Performance with Konrad Korabiewski: Magnetic Meridian
Thursday 4. December 2014, 19:30  Teatro PCdV
Imaginary lines connect magnetic south and north poles. Friz and Korabiewski begin to describe one such line, crooked and meandering, from a point on the far east coast of Iceland moving south and west. The material of one place listens to another, and the particular presence of one space affects another. Magnetic Meridian is an improvised concert reflecting upon the conditions of geographic and communicative remoteness, and the fragility of unstable human signals.
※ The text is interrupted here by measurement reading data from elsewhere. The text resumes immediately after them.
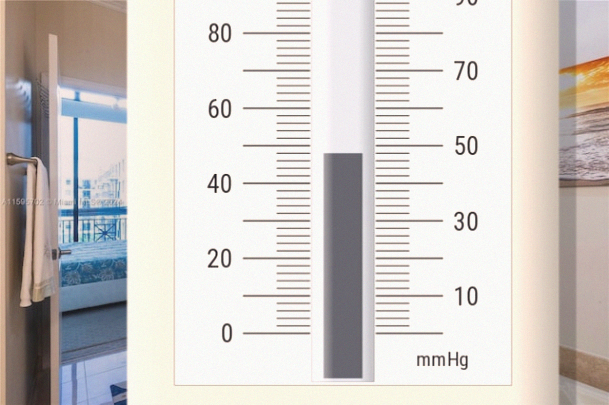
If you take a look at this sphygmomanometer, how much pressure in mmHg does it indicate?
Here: 48 mmHg
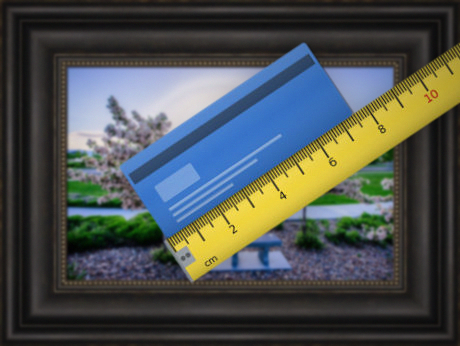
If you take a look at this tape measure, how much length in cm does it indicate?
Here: 7.5 cm
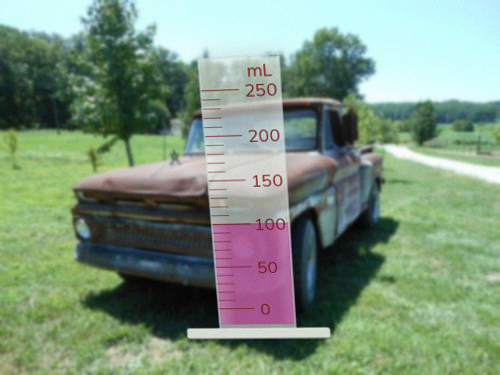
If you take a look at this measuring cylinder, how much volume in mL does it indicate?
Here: 100 mL
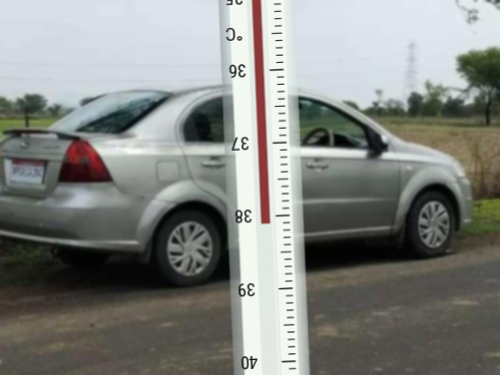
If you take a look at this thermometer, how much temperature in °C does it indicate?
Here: 38.1 °C
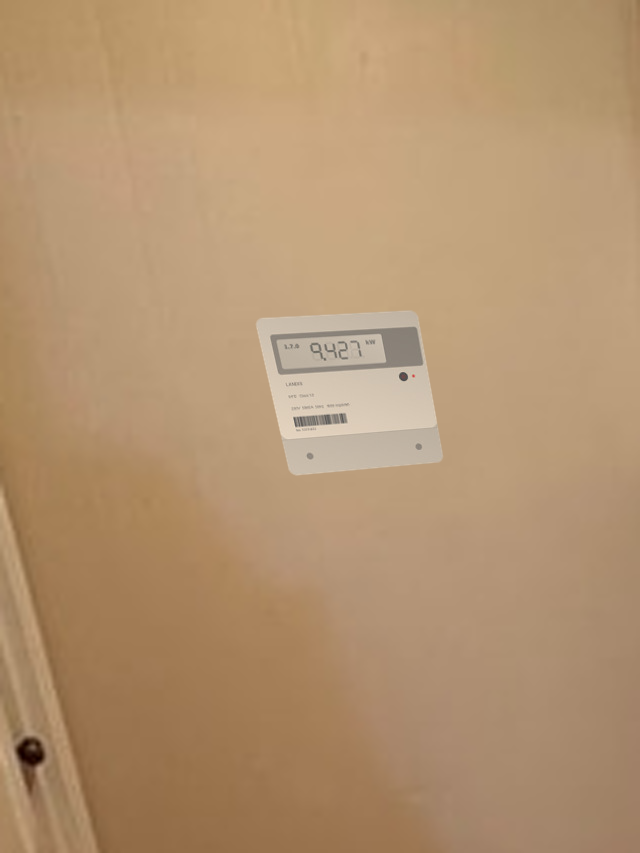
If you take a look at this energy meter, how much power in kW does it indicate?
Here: 9.427 kW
Using field recordings, small electronics, radiophonic and acoustic instruments, and electro-magnetic tape, the two artists evoke an audible landscape, actual and imagined; a northern landscape experienced and transformed, through drone, signal, and dictaphone.
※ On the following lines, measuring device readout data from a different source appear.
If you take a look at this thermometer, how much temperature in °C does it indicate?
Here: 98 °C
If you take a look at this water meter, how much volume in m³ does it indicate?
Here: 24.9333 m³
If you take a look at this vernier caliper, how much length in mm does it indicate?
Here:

Lecture with Konrad Korabiewski: The Feeling of North
Thursday 4. December, 2014  17:00 hrs  Biblioteca PCdV
Friz and Korabiewski are currently curators and practicing members of Skálar | Sound Art | Experimental Music based in Iceland and Berlin. The organization is both an artist collective and a mobile curatorial platform, focused on creating site-specific sonic-based interactions with landscapes, both geographical or built. Skálar is particularly interested to generate and support artistic practices which highlight unstable systems, open spaces to new interpretations and use, and which engage in perceptual feedback and affect between site and subject. The artists will discuss Skálar’s activities in remote landscapes in Iceland, as well as examples of their own work, such as the audio-visual collaboration NS-12 and the radio art intervention Radiotelegraph.